ENUNCIADO – Resume el párrafo del texto citado que empieza con «Una semana más tarde» y conserva sus datos principales.

TEXTO CITADO –
--*--

Una semana más tarde fue detenido Juan Arce en
Jáchal, quien dijo ser oriundo de San Luis,
casado, de edad 26 años y de oficio labrador. Al
preguntársele si sabía la causa de su prisión,
se limitó a decir que lo había detenido el
alférez de la guardia municipal y “que cree fue
porque se disparó cuando llegó la partida a su
casa”. Confirmó haber estado en Rodeo, de donde
retornó a Jáchal el domingo o lunes 5 del
corriente para llevar unos “trastes”, que sí
tuvo noticias de una montonera y que se había
reunido gente para sofocarla. También denotó
total desconocimiento acerca de la identidad de
los integrantes y que si bien lo invitaron a
sumarse, él se excusó. En una segunda instancia,
ante la insistencia del juez, mencionó al
maestro Fabián zapatero, a un hijo de Godoy, más
otros dos que conocía solo de vista. También en
esta nueva inquisitoria debió afirmar que había
estado en Tucumán, donde su hermano Sandalio
Arce era uno de los jefes de la fuerza que
comandaba Varela. Al respecto dejó en claro que
en aquella oportunidad no había tenido ninguna
participación, por el contrario: había huido
para evitar una posible detención, lo cual hizo
en un caballo gateado que le facilitó Juana
Quiroga.

--*--

CONJUNTO DE REGISTROS –
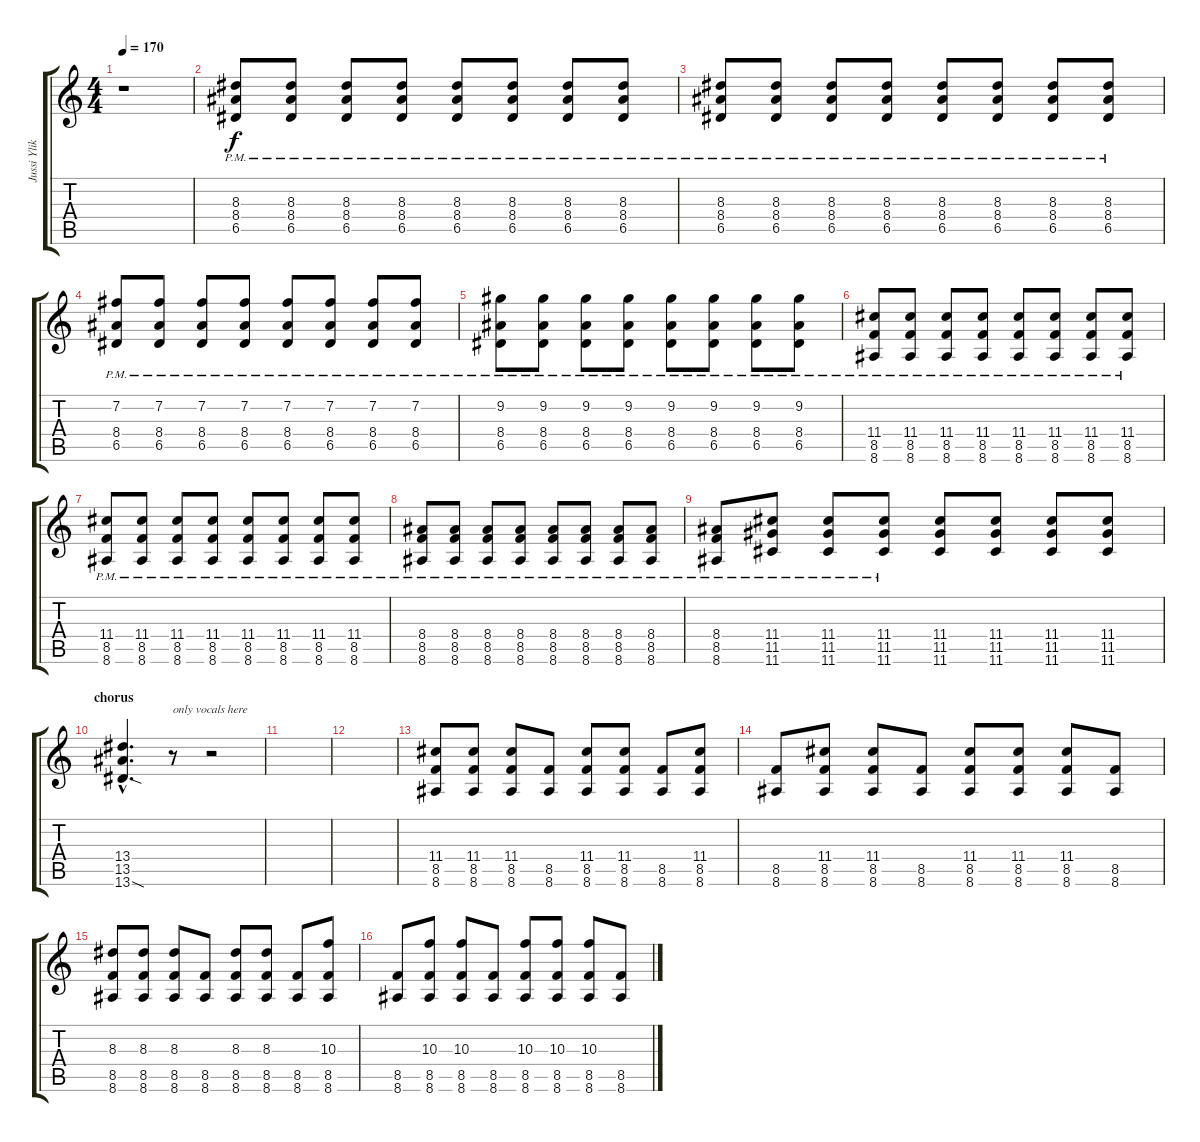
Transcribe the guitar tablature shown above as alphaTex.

\track ("Jussi Ylikoski - guitar" "Jussi Ylik") {instrument distortionguitar}
\staff {score tabs}
\tuning (E4 B3 G3 D3 A2 D2) {hide}
\ts (4 4)
\tempo 170
\clef g2
\ks c
r.1{dy f} |
(8.3{pm} 8.4{pm} 6.5{pm}).8 (8.3{pm} 8.4{pm} 6.5{pm}).8 (8.3{pm} 8.4{pm} 6.5{pm}).8 (8.3{pm} 8.4{pm} 6.5{pm}).8 (8.3{pm} 8.4{pm} 6.5{pm}).8 (8.3{pm} 8.4{pm} 6.5{pm}).8 (8.3{pm} 8.4{pm} 6.5{pm}).8 (8.3{pm} 8.4{pm} 6.5{pm}).8 |
(8.3{pm} 8.4{pm} 6.5{pm}).8 (8.3{pm} 8.4{pm} 6.5{pm}).8 (8.3{pm} 8.4{pm} 6.5{pm}).8 (8.3{pm} 8.4{pm} 6.5{pm}).8 (8.3{pm} 8.4{pm} 6.5{pm}).8 (8.3{pm} 8.4{pm} 6.5{pm}).8 (8.3{pm} 8.4{pm} 6.5{pm}).8 (8.3{pm} 8.4{pm} 6.5{pm}).8 |
(7.2{pm} 8.4{pm} 6.5{pm}).8 (7.2{pm} 8.4{pm} 6.5{pm}).8 (7.2{pm} 8.4{pm} 6.5{pm}).8 (7.2{pm} 8.4{pm} 6.5{pm}).8 (7.2{pm} 8.4{pm} 6.5{pm}).8 (7.2{pm} 8.4{pm} 6.5{pm}).8 (7.2{pm} 8.4{pm} 6.5{pm}).8 (7.2{pm} 8.4{pm} 6.5{pm}).8 |
(9.2{pm} 8.4{pm} 6.5{pm}).8 (9.2{pm} 8.4{pm} 6.5{pm}).8 (9.2{pm} 8.4{pm} 6.5{pm}).8 (9.2{pm} 8.4{pm} 6.5{pm}).8 (9.2{pm} 8.4{pm} 6.5{pm}).8 (9.2{pm} 8.4{pm} 6.5{pm}).8 (9.2{pm} 8.4{pm} 6.5{pm}).8 (9.2{pm} 8.4{pm} 6.5{pm}).8 |
(11.4{pm} 8.5{pm} 8.6{pm}).8 (11.4{pm} 8.5{pm} 8.6{pm}).8 (11.4{pm} 8.5{pm} 8.6{pm}).8 (11.4{pm} 8.5{pm} 8.6{pm}).8 (11.4{pm} 8.5{pm} 8.6{pm}).8 (11.4{pm} 8.5{pm} 8.6{pm}).8 (11.4{pm} 8.5{pm} 8.6{pm}).8 (11.4{pm} 8.5{pm} 8.6{pm}).8 |
(11.4{pm} 8.5{pm} 8.6{pm}).8 (11.4{pm} 8.5{pm} 8.6{pm}).8 (11.4{pm} 8.5{pm} 8.6{pm}).8 (11.4{pm} 8.5{pm} 8.6{pm}).8 (11.4{pm} 8.5{pm} 8.6{pm}).8 (11.4{pm} 8.5{pm} 8.6{pm}).8 (11.4{pm} 8.5{pm} 8.6{pm}).8 (11.4{pm} 8.5{pm} 8.6{pm}).8 |
(8.4{pm} 8.5{pm} 8.6{pm}).8 (8.4{pm} 8.5{pm} 8.6{pm}).8 (8.4{pm} 8.5{pm} 8.6{pm}).8 (8.4{pm} 8.5{pm} 8.6{pm}).8 (8.4{pm} 8.5{pm} 8.6{pm}).8 (8.4{pm} 8.5{pm} 8.6{pm}).8 (8.4{pm} 8.5{pm} 8.6{pm}).8 (8.4{pm} 8.5{pm} 8.6{pm}).8 |
(8.4{pm} 8.5{pm} 8.6{pm}).8 (11.4{pm} 11.5{pm} 11.6{pm}).8 (11.4{pm} 11.5{pm} 11.6{pm}).8 (11.4{pm} 11.5{pm} 11.6{pm}).8 (11.4 11.5 11.6).8 (11.4 11.5 11.6).8 (11.4 11.5 11.6).8 (11.4 11.5 11.6).8 |
\section ("" "chorus")
(13.4{hac} 13.5{hac} 13.6{sod hac}).4{d} r.8{txt "only vocals here"} r.2 |
|
|
(11.4 8.5 8.6).8 (11.4 8.5 8.6).8 (11.4 8.5 8.6).8 (8.5 8.6).8 (11.4 8.5 8.6).8 (11.4 8.5 8.6).8 (8.5 8.6).8 (11.4 8.5 8.6).8 |
(8.5 8.6).8 (11.4 8.5 8.6).8 (11.4 8.5 8.6).8 (8.5 8.6).8 (11.4 8.5 8.6).8 (11.4 8.5 8.6).8 (11.4 8.5 8.6).8 (8.5 8.6).8 |
(8.3 8.5 8.6).8 (8.3 8.5 8.6).8 (8.3 8.5 8.6).8 (8.5 8.6).8 (8.3 8.5 8.6).8 (8.3 8.5 8.6).8 (8.5 8.6).8 (10.3 8.5 8.6).8 |
(8.5 8.6).8 (10.3 8.5 8.6).8 (10.3 8.5 8.6).8 (8.5 8.6).8 (10.3 8.5 8.6).8 (10.3 8.5 8.6).8 (10.3 8.5 8.6).8 (8.5 8.6).8
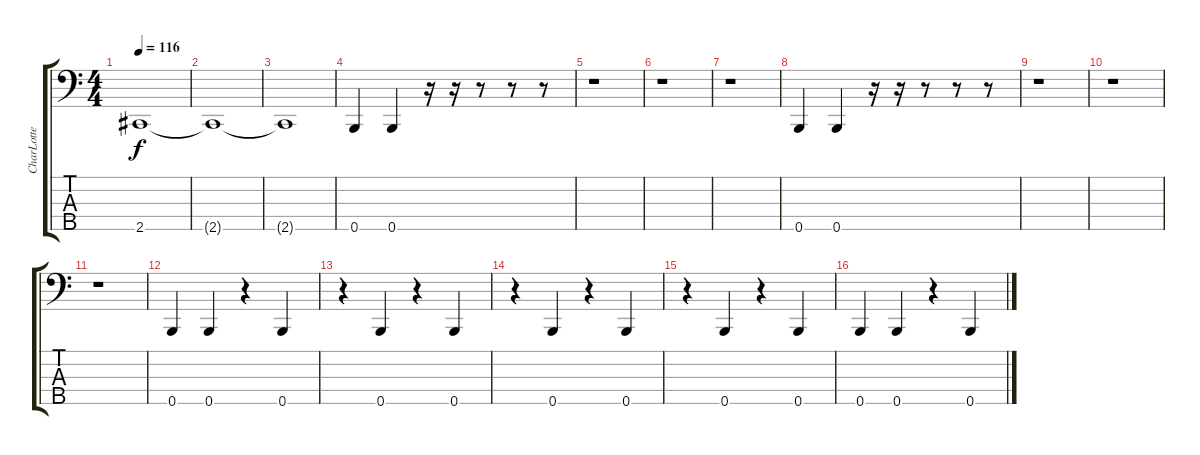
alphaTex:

\track ("CharLotte" "CharLotte") {instrument electricbassfinger}
\staff {score tabs}
\tuning (G2 D2 A1 E1 B0) {hide}
\ts (4 4)
\tempo 116
\clef f4
\ks c
2.5{t}.1{dy f} |
2.5{t}.1 |
2.5{t}.1 |
0.5.4{volume 15} 0.5.4 r.16 r.16 r.8 r.8 r.8 |
r.1 |
r.1 |
r.1 |
0.5.4 0.5.4 r.16 r.16 r.8 r.8 r.8 |
r.1 |
r.1 |
r.1 |
0.5.4{volume 16} 0.5.4 r.4 0.5.4 |
r.4 0.5.4 r.4 0.5.4 |
r.4 0.5.4 r.4 0.5.4 |
r.4 0.5.4 r.4 0.5.4 |
0.5.4 0.5.4 r.4 0.5.4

--*--

RESPUESTA – Una semana después, el alférez de la guardia municipal detuvo en Jáchal a Juan Arce, labrador casado de 26 años y oriundo de San Luis. Arce creía que lo habían detenido porque se disparó cuando la partida llegó a su casa. Confirmó que había estado en Rodeo y que volvió a Jáchal el domingo o lunes 5 para llevar unos "trastes". También dijo que supo de una montonera y de que se había reunido gente para sofocarla. Primero afirmó que no conocía a sus integrantes y que rechazó la invitación a sumarse. Luego, ante la insistencia del juez, nombró al maestro Fabián zapatero, a un hijo de Godoy y a otros dos que conocía solo de vista. Además, admitió haber estado en Tucumán, donde su hermano Sandalio Arce era uno de los jefes de la fuerza de Varela. Aseguró que no participó y que huyó para evitar su detención en un caballo gateado que le facilitó Juana Quiroga.